Mosquito story has legs!

A U.S. Army officer separates male and female mosquitoes to test for the presence of disease in the South Pacific. Creative Commons-licensed photo from the Flickr account of the U.S. Army’s Korea outpost.

Hey everyone. This is the story with the greatest traction I’ve had so far in my career: At least five newspapers and at least 10 TV stations across the country.

Originally I was just supposed to take something our sister paper in Dayton wrote and add in local comments. I took one more day, dug a little deeper, and got the following story: Ohio only tests mosquitoes in 20 (now 21) of its 88 counties.

It appeared in print at the top of the front of our local section, likely because I didn’t have the time to sell the story to editors for what it was. Certainly no one here realized just how interested the rest of the news industry would be. (P.S. – Writing the headline for the jumped section, copy editors did improper math.)

To summarize, the state provides free test pools, lab analysis and shipping to and from that lab… but less than one-fourth of Ohio’s counties have any testing going on for mosquito-borne viruses, which are drastically on the rise this year. Local health departments cite the cost of labor for placing and retrieving these test pools.

Yes, most of the state’s population is covered, because most big cities have testing. But huge swaths of the state, geographically, forgo the process. The state department of health admitted this could mean outbreaks we don’t know about.

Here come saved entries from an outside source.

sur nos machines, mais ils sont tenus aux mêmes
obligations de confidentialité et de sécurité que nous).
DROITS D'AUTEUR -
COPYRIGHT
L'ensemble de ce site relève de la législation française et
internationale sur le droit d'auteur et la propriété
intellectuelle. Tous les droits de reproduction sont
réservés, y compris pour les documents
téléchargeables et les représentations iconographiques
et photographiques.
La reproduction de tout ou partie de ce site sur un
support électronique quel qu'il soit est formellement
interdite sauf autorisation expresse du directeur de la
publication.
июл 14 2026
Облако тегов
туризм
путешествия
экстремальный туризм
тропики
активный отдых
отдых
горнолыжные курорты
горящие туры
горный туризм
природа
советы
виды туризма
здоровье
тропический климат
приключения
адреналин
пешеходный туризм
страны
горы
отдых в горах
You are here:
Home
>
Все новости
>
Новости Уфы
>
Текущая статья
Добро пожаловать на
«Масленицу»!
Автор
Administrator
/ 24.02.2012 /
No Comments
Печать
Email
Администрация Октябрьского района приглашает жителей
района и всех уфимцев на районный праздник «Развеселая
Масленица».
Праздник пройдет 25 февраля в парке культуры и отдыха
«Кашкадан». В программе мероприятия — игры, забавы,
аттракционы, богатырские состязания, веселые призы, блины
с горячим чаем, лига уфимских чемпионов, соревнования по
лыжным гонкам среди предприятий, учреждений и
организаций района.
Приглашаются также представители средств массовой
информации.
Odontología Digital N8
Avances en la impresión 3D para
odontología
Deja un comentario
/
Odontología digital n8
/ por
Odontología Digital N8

A quick Google search seems to indicate that in addition to my paper, the following newspapers picked it up from the AP wire:

The Columbus Dispatch, The San Francisco Examiner, Houston Chronicle, Huntington (W.V.) Herald-Dispatch.

In addition to our TV station and radio station, the following TV networks aired versions of it over the weekend:

NBC4 Columbus, WSYX Columbus, WTTE Columbus, FOX19 Cincinnati, WTOL Toledo, WTVG Toledo, WFMJ Youngstown, WHLT Hattiesburg, MS, WCNT Greenville, NC

…plus lots of other smaller Ohio outlets (Coshocton, Newark) and lots of other subsidiary radio stations of those TV stations or newspapers.